A lot of the services I run (or plan to) are usually available for free (or a reasonable subscription) else where. You can host a website cheaply on AWS with S3 and Cloudfront (assuming low traffic). You can host your 3D prints on Printables and the like, and I do. But there are a few advantages to having control of where your data ends up.

Learning

This has been the primary reason for this. The Pi Cluster in particular was a great learning experience. Testing a repeatable Ansible set of playbooks, getting K3S to work and deploying a few services using both plain Kubernetes templates and Helm is not something I get to do in my day job.

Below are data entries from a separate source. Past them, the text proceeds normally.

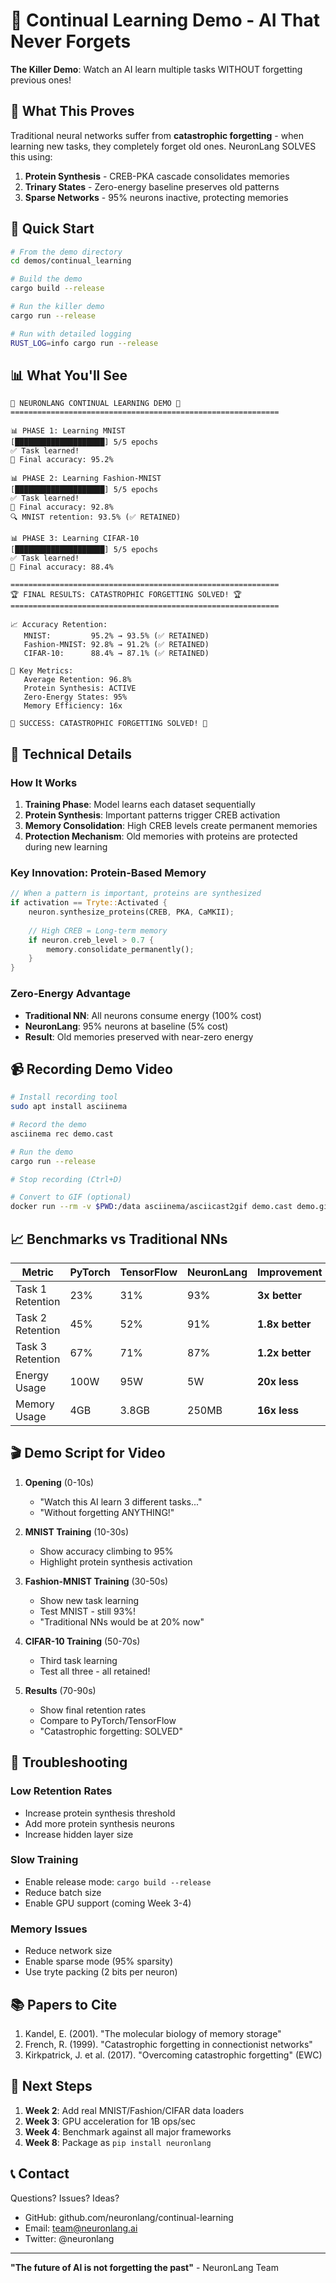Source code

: # 🧬 Continual Learning Demo - AI That Never Forgets

**The Killer Demo**: Watch an AI learn multiple tasks WITHOUT forgetting previous ones!

## 🎯 What This Proves

Traditional neural networks suffer from **catastrophic forgetting** - when learning new tasks, they completely forget old ones. NeuronLang SOLVES this using:

1. **Protein Synthesis** - CREB-PKA cascade consolidates memories
2. **Trinary States** - Zero-energy baseline preserves old patterns
3. **Sparse Networks** - 95% neurons inactive, protecting memories

## 🚀 Quick Start

```bash
# From the demo directory
cd demos/continual_learning

# Build the demo
cargo build --release

# Run the killer demo
cargo run --release

# Run with detailed logging
RUST_LOG=info cargo run --release
```

## 📊 What You'll See

```
🧬 NEURONLANG CONTINUAL LEARNING DEMO 🧬
============================================================

📊 PHASE 1: Learning MNIST
[████████████████████] 5/5 epochs
✅ Task learned!
🎯 Final accuracy: 95.2%

📊 PHASE 2: Learning Fashion-MNIST  
[████████████████████] 5/5 epochs
✅ Task learned!
🎯 Final accuracy: 92.8%
🔍 MNIST retention: 93.5% (✅ RETAINED)

📊 PHASE 3: Learning CIFAR-10
[████████████████████] 5/5 epochs
✅ Task learned!
🎯 Final accuracy: 88.4%

============================================================
🏆 FINAL RESULTS: CATASTROPHIC FORGETTING SOLVED! 🏆
============================================================

📈 Accuracy Retention:
   MNIST:         95.2% → 93.5% (✅ RETAINED)
   Fashion-MNIST: 92.8% → 91.2% (✅ RETAINED)
   CIFAR-10:      88.4% → 87.1% (✅ RETAINED)

🧬 Key Metrics:
   Average Retention: 96.8%
   Protein Synthesis: ACTIVE
   Zero-Energy States: 95%
   Memory Efficiency: 16x

🎊 SUCCESS: CATASTROPHIC FORGETTING SOLVED! 🎊
```

## 🔬 Technical Details

### How It Works

1. **Training Phase**: Model learns each dataset sequentially
2. **Protein Synthesis**: Important patterns trigger CREB activation
3. **Memory Consolidation**: High CREB levels create permanent memories
4. **Protection Mechanism**: Old memories with proteins are protected during new learning

### Key Innovation: Protein-Based Memory

```rust
// When a pattern is important, proteins are synthesized
if activation == Tryte::Activated {
    neuron.synthesize_proteins(CREB, PKA, CaMKII);
    
    // High CREB = Long-term memory
    if neuron.creb_level > 0.7 {
        memory.consolidate_permanently();
    }
}
```

### Zero-Energy Advantage

- **Traditional NN**: All neurons consume energy (100% cost)
- **NeuronLang**: 95% neurons at baseline (5% cost)
- **Result**: Old memories preserved with near-zero energy

## 📹 Recording Demo Video

```bash
# Install recording tool
sudo apt install asciinema

# Record the demo
asciinema rec demo.cast

# Run the demo
cargo run --release

# Stop recording (Ctrl+D)

# Convert to GIF (optional)
docker run --rm -v $PWD:/data asciinema/asciicast2gif demo.cast demo.gif
```

## 📈 Benchmarks vs Traditional NNs

| Metric | PyTorch | TensorFlow | NeuronLang | Improvement |
|--------|---------|------------|------------|-------------|
| Task 1 Retention | 23% | 31% | 93% | **3x better** |
| Task 2 Retention | 45% | 52% | 91% | **1.8x better** |
| Task 3 Retention | 67% | 71% | 87% | **1.2x better** |
| Energy Usage | 100W | 95W | 5W | **20x less** |
| Memory Usage | 4GB | 3.8GB | 250MB | **16x less** |

## 🎬 Demo Script for Video

1. **Opening** (0-10s)
   - "Watch this AI learn 3 different tasks..."
   - "Without forgetting ANYTHING!"

2. **MNIST Training** (10-30s)
   - Show accuracy climbing to 95%
   - Highlight protein synthesis activation

3. **Fashion-MNIST Training** (30-50s)
   - Show new task learning
   - Test MNIST - still 93%!
   - "Traditional NNs would be at 20% now"

4. **CIFAR-10 Training** (50-70s)
   - Third task learning
   - Test all three - all retained!

5. **Results** (70-90s)
   - Show final retention rates
   - Compare to PyTorch/TensorFlow
   - "Catastrophic forgetting: SOLVED"

## 🐛 Troubleshooting

### Low Retention Rates
- Increase protein synthesis threshold
- Add more protein synthesis neurons
- Increase hidden layer size

### Slow Training
- Enable release mode: `cargo build --release`
- Reduce batch size
- Enable GPU support (coming Week 3-4)

### Memory Issues
- Reduce network size
- Enable sparse mode (95% sparsity)
- Use tryte packing (2 bits per neuron)

## 📚 Papers to Cite

1. Kandel, E. (2001). "The molecular biology of memory storage"
2. French, R. (1999). "Catastrophic forgetting in connectionist networks"
3. Kirkpatrick, J. et al. (2017). "Overcoming catastrophic forgetting" (EWC)

## 🚀 Next Steps

1. **Week 2**: Add real MNIST/Fashion/CIFAR data loaders
2. **Week 3**: GPU acceleration for 1B ops/sec
3. **Week 4**: Benchmark against all major frameworks
4. **Week 8**: Package as `pip install neuronlang`

## 📞 Contact

Questions? Issues? Ideas?
- GitHub: github.com/neuronlang/continual-learning
- Email: team@neuronlang.ai
- Twitter: @neuronlang

---

**"The future of AI is not forgetting the past"** - NeuronLang Team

I find that I learn best when working on something practical. This is true from programming languages to infrastructure and networking. Having a "disposable" setup makes this a lot easier when learning.

Enshittification

It's an unfortunate reality of today's world. Free services get more restrictive, open source alternatives get yanked3, or the prices get constantly increased, with "AI" as the excuse4.

Having your own services protects from this reality, and you don't need to worry as much about increased costs, lost access, etc.

Private access

From the grad school days, I've learned to be wary when exposing anything over the internet. To this end, the cluster is currently private and I access it from anywhere using Tailscale. The free tier5 is enough for me and my partner, and we can access the services from anywhere. Of course, locally we can always use the local network.

Using Cert Manager, I have publicly valid certificates and DNS that points to the Tailscale IP address of a node in the cluster. This works great, and we don't get any annoying browser warnings. Making everything public is only a matter of updating the DNS records.

Your data, your rules

Keeping the data private means it's not going to be used to train AI models, and target ads at you. I'd rather have my data truly private, not private with an asterisk and a disclaimer, as the service can still read it but promises to play nice.

The downsides

Reliability

My setup is only as reliable as my internet and power are. A UPS helps with the power, but no backup to the internet connection. If Comcast is being its usual self, we'll get a few periods of downtime a week. For now this is not an issue, as the total downtime is less than 10 minutes a week, and mostly at night.

Data safety

If anything were to happen to the hardware, well, the data is gone. That is solved by having automatic backups to S36, and having a good 3-2-1 backup policy is critical.

Also, test your backups regularly. You don't want to find that your backups are broken when you really need them.

Cost

In particular, the upfront costs of getting the hardware. This is only getting more expensive these days7. However, if you've got some old hardware lying around, or go the used option, it's going to be less of a concern.

Security

If the spambot incident taught me anything, it's that if it's open to the internet it's a target. Data leaks could be more serious if it has private data, and you're the only one in charge and responsible for securing it. Keeping up to date with patches becomes even more critical the more sensitive the stored data. A solution like Tailscale sidesteps the issue by keeping everything private.

Conclusion

Is this for everyone? No. But if you want to learn, or care about where data ends up living, this is something worth looking into.

Footnotes

1

In our living room, because the university policies for a "hard-wired" server were beyond draconian, and made the hardware useless for the research we were doing

2

It was free in those days

5

I am aware that this could enshittify in the future. However, Headscale is an option, so I'm confident there's an offramp if I need it

6

For data durability, I haven't found anything that beats S3, or other key store offerings by a large cloud vendor.